🤖 AI Summary
This work addresses the challenge of robust covariance estimation in online settings where data volume grows continuously and contamination rates increase, rendering traditional estimators vulnerable to bias and masking effects. The authors propose a novel method that simultaneously estimates the geometric median and the median-based covariance matrix in a streaming fashion—integrating these two robust statistics for the first time in an online framework. By computing Mahalanobis distances in real time using these estimates, the approach enables effective outlier detection while mitigating masking effects. The method maintains computational efficiency suitable for real-time applications and significantly enhances the robustness of covariance estimation. Experimental results on synthetic data demonstrate its accuracy in recovering true covariance structures and reliably identifying anomalies under contamination.
📝 Abstract
Robust estimation of the covariance matrix and detection of outliers remain major challenges in statistical data analysis, particularly when the proportion of contaminated observations increases with the size of the dataset.

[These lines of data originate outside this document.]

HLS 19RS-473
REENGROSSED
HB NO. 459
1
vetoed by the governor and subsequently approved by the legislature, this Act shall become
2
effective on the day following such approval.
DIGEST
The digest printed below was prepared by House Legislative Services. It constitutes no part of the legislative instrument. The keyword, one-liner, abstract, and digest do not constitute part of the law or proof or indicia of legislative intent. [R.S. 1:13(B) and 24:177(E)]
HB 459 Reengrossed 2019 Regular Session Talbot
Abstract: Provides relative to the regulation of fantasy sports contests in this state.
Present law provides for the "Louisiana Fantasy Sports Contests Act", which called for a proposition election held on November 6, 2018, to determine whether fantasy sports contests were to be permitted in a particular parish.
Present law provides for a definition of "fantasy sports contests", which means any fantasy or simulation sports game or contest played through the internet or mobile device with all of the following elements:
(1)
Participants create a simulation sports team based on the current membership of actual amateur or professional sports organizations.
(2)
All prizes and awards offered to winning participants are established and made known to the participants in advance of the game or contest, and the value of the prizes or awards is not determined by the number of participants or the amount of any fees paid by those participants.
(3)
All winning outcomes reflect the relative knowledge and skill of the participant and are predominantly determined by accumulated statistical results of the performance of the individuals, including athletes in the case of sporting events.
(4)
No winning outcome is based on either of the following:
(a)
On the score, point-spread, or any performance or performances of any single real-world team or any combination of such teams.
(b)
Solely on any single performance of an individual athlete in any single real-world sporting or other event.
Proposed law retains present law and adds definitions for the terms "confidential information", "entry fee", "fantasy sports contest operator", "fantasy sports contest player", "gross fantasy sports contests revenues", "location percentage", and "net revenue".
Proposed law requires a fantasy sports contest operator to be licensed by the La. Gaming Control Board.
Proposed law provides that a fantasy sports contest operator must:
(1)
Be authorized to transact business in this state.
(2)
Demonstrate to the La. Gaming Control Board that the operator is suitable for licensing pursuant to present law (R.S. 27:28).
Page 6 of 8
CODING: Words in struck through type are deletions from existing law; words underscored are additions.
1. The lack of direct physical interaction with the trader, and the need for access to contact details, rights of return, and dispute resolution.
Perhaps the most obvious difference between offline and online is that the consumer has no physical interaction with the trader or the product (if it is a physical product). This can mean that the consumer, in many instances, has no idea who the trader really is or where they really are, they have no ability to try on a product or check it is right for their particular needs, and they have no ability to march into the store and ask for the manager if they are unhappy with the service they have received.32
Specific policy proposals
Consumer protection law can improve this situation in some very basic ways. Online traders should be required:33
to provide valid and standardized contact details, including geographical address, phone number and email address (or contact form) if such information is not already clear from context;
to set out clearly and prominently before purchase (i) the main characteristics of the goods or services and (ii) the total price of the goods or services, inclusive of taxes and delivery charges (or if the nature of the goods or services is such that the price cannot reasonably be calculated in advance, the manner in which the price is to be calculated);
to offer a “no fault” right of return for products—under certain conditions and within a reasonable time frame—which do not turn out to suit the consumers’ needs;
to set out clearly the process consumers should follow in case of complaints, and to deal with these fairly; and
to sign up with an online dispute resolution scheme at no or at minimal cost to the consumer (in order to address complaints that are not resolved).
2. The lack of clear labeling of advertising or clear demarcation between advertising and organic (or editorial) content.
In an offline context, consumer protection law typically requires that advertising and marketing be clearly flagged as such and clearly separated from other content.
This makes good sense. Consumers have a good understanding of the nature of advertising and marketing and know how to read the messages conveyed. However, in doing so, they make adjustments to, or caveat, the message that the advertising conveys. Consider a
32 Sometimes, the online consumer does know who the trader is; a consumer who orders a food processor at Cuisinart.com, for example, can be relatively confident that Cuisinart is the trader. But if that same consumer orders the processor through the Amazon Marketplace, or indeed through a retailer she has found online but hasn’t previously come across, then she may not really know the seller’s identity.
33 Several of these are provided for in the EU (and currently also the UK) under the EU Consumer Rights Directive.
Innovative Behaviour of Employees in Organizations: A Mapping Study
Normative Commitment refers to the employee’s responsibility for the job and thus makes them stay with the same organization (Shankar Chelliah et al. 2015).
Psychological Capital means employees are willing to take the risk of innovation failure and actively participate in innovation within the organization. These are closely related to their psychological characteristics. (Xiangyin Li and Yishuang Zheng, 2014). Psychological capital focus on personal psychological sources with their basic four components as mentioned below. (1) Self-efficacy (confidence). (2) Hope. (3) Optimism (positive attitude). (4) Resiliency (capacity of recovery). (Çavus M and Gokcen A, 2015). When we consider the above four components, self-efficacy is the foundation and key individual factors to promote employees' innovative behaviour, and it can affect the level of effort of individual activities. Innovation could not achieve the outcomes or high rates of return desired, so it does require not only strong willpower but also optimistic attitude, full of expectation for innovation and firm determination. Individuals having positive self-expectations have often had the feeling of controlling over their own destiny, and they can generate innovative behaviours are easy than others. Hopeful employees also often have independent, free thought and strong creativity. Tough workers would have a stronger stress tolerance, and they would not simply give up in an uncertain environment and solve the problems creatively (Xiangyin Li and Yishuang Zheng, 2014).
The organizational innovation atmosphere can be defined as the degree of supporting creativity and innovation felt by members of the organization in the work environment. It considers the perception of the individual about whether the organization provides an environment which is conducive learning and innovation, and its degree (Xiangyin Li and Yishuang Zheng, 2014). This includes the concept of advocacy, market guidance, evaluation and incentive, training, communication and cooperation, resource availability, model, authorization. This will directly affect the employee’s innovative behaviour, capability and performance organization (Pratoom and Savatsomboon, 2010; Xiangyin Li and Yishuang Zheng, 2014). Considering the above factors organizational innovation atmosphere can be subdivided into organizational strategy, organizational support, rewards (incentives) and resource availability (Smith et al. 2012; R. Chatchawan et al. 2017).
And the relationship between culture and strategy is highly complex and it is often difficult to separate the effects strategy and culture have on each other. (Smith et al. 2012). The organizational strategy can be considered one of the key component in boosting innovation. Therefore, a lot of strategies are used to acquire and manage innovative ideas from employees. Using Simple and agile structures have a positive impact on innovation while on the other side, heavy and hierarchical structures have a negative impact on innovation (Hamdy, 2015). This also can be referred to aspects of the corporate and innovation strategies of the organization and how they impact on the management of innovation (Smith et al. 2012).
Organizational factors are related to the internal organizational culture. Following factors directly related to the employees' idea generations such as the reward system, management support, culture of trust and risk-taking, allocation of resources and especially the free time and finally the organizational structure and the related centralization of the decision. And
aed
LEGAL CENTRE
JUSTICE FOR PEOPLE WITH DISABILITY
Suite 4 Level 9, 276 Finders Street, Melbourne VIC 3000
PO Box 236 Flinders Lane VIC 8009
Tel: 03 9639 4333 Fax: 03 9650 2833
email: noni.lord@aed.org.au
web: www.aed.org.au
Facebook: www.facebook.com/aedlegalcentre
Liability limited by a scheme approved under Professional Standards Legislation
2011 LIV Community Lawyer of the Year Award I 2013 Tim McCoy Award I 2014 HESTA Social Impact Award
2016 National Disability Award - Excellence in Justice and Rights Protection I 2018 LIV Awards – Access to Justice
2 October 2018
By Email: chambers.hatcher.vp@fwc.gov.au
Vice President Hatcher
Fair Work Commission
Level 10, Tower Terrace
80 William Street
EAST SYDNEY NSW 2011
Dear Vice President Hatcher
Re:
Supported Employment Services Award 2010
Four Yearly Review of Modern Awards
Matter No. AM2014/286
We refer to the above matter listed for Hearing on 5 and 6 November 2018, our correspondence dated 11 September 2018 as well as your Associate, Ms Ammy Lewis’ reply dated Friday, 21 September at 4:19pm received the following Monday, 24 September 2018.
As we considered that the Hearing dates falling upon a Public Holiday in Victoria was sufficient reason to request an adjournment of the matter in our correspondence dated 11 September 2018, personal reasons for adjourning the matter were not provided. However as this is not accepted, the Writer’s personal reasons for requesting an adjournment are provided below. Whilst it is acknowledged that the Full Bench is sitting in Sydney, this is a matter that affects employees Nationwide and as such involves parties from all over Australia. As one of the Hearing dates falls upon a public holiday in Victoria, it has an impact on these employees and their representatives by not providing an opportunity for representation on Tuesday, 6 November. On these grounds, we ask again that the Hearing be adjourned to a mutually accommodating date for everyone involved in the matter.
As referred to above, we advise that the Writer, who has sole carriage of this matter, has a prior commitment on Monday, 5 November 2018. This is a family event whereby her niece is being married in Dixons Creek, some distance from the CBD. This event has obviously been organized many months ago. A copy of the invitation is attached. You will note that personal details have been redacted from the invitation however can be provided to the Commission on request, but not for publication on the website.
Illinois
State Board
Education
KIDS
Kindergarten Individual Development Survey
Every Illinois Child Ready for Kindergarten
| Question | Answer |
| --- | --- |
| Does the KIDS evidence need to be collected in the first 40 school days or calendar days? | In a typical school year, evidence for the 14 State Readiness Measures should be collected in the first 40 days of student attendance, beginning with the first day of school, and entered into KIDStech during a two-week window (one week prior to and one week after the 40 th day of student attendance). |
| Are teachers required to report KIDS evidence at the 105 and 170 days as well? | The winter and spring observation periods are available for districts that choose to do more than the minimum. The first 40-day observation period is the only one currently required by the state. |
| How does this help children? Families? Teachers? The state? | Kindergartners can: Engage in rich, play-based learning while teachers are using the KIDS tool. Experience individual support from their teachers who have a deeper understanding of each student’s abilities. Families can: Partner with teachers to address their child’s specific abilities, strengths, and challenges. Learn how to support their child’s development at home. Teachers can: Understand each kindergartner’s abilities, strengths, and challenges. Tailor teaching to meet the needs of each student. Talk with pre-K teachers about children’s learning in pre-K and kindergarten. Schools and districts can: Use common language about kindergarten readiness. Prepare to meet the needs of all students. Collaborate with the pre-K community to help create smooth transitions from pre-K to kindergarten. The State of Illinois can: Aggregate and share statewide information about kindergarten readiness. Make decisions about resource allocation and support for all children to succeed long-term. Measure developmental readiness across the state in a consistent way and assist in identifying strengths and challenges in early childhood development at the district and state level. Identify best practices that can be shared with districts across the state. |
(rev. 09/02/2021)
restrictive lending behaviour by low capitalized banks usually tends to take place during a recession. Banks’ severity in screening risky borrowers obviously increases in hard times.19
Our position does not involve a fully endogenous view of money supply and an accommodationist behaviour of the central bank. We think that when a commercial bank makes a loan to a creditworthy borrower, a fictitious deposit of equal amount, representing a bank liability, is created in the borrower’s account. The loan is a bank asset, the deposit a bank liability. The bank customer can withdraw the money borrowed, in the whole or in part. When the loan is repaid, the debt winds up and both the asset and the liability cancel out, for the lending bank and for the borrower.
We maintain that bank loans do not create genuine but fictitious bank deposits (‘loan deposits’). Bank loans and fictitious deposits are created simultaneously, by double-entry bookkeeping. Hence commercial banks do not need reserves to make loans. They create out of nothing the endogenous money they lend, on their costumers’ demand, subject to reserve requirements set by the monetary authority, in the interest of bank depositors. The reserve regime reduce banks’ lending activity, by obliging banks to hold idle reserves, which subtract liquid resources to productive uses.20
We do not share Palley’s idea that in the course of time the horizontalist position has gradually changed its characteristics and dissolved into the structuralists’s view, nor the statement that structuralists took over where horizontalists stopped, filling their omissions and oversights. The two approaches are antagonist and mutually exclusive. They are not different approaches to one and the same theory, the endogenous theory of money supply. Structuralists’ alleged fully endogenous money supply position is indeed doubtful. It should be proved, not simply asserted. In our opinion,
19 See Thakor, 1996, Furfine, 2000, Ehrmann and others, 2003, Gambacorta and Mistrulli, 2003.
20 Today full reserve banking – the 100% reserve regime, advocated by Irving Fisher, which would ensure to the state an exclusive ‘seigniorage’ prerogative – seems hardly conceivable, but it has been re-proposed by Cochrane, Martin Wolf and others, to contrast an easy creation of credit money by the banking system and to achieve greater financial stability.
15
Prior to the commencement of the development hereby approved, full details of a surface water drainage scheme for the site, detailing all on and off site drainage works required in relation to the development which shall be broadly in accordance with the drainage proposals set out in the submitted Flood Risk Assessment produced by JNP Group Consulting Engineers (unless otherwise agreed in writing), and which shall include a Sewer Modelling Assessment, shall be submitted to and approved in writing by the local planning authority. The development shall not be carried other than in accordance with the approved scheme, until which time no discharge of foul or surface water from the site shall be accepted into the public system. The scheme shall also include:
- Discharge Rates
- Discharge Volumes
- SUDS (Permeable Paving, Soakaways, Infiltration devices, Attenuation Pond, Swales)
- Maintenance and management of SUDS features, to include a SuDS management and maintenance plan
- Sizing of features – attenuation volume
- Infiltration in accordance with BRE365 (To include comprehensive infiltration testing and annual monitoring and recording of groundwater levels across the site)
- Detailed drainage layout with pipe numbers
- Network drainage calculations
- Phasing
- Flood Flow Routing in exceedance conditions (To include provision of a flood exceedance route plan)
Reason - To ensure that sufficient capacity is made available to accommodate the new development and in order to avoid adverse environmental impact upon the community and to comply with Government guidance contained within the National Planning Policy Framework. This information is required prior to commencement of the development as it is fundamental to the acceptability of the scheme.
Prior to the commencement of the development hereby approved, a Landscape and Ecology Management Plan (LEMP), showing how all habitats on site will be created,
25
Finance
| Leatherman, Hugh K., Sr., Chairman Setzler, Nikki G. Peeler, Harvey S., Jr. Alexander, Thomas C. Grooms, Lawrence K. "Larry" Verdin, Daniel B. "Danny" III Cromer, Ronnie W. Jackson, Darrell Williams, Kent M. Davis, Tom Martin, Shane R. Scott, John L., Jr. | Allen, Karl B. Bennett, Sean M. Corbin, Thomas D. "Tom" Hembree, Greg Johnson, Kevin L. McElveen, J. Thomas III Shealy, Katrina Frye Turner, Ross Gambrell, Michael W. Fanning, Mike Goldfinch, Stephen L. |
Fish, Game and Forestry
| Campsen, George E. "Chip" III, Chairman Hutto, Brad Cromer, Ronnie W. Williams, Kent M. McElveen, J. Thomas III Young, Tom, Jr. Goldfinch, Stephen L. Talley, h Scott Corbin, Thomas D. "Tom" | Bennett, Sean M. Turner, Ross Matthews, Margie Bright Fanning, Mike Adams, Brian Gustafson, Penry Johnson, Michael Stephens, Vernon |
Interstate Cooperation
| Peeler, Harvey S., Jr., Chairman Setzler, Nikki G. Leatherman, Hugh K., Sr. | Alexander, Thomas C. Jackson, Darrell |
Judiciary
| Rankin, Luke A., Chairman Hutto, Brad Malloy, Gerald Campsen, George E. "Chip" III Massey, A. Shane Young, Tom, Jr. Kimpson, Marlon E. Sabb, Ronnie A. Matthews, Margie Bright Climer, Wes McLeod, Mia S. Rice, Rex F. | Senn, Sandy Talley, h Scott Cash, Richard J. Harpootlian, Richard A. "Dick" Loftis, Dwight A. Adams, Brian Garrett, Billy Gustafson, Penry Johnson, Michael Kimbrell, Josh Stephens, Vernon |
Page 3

Outliers can severely bias parameter estimates and induce a masking effect, whereby some outliers conceal the presence of other outliers, further complicating their detection. Although many approaches have been proposed for covariance estimation and outlier detection, to our knowledge, none of these methods have been implemented in an online setting. In this paper, we focus on online covariance matrix estimation and outlier detection. Specifically, we propose a new method for simultaneously and online estimating the geometric median and variance, which allows us to calculate the Mahalanobis distance for each incoming data point before deciding whether it should be considered an outlier. To mitigate the masking effect, robust estimation techniques for the mean and variance are required. Our approach uses the geometric median for robust estimation of the location and the median covariance matrix for robust estimation of the dispersion parameters. The new online methods proposed for parameter estimation and outlier detection allow real-time identification of outliers as data are observed sequentially. The performance of our methods is demonstrated on simulated datasets.